A Summary of Jon Louis Bentley's
``Writing Efficient Programs''

Lawrence A. Crowl
29 August 1990

This summary of Jon Louis Bentley's book ``Writing Efficient Programs'' consists of selected text from that book with editorial changes, primarily removing references to specific examples.

Methodology

The following steps are essential parts of a methodology of building efficient computing systems.

The most important properties of a large system are a clean design and implementation, useful documentation, and a maintainable modularity. The first steps in the programming process should therefore be the design of a solid system and the clean implementation of that design.
If the overall system performance is not satisfactory, then the programmer should monitor the program to identify where the scarce resources are being consumed. This usually reveals that most of the time is used by a few percent of the code.
Proper data structure selection and algorithm design are often the key to large reductions in the running time of the expensive parts of the program.
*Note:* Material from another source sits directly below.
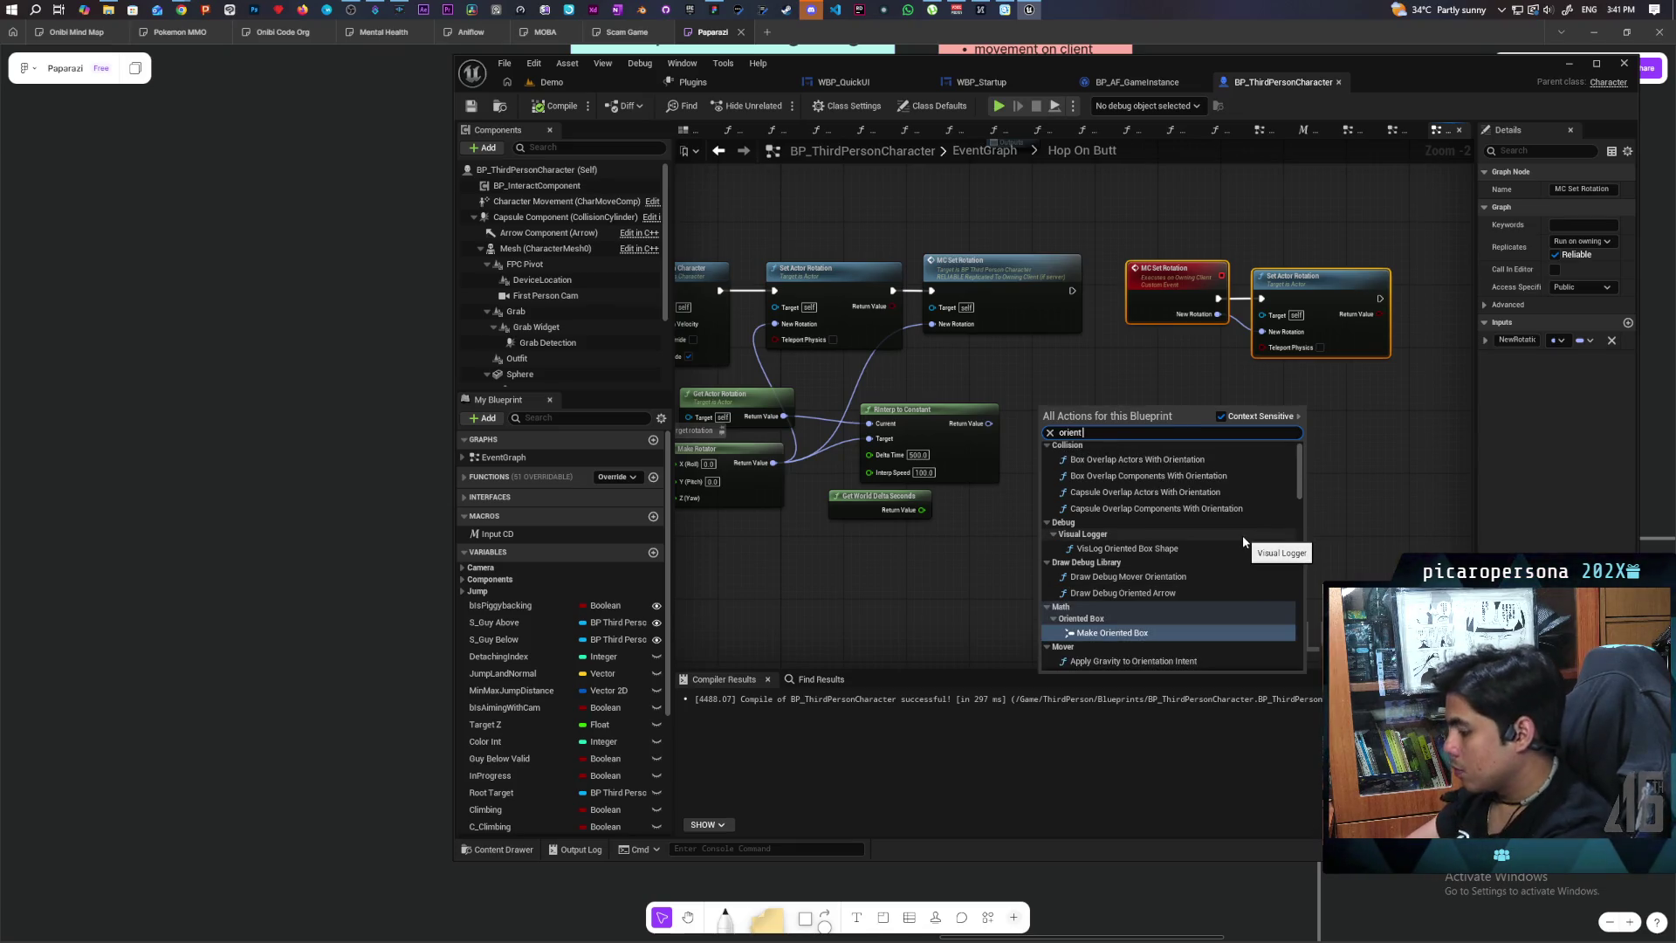
{"action": "type", "text": "rota"}
{"action": "key", "text": "BackSpace"}
{"action": "key", "text": "BackSpace"}
{"action": "key", "text": "BackSpace"}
The programmer should therefore try to revise the data structures and algorithms in the critical modules of the system.
If the performance of the critical parts is still unsatisfactory, then use the techniques below to recode them. The original code should usually be left in the program as documentation.
If additional speed is still needed, then the programmer should work at lower design levels, including hand-written assembly code, operating system modifications, microcode, and special-purpose hardware design.

Applying the Rules

Once the hot spots of a system have been isolated, there are four critical steps in applying the following rules.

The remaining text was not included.